─── Data for processing
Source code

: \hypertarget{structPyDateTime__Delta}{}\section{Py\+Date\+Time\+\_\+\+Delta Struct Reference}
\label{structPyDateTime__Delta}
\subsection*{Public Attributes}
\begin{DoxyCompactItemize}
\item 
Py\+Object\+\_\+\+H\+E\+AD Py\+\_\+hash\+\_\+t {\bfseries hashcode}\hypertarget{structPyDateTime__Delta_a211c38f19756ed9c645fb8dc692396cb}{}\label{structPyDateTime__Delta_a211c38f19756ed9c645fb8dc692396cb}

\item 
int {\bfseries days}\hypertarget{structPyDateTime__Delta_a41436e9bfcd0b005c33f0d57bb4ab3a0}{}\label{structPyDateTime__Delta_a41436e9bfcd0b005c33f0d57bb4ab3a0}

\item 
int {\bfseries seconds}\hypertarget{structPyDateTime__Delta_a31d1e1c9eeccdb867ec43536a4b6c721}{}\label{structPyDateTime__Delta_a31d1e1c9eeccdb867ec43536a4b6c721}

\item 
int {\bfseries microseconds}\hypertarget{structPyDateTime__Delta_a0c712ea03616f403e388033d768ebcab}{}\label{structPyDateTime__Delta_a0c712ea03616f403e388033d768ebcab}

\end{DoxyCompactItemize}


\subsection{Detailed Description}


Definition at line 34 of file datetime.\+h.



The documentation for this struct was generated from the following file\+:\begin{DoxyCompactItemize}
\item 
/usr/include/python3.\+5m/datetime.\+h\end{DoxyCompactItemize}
──────
> _Exercise requirements_:
How many lines in the records hold the string "begin"? Reply with the number alone.

> _Output for this task_:
2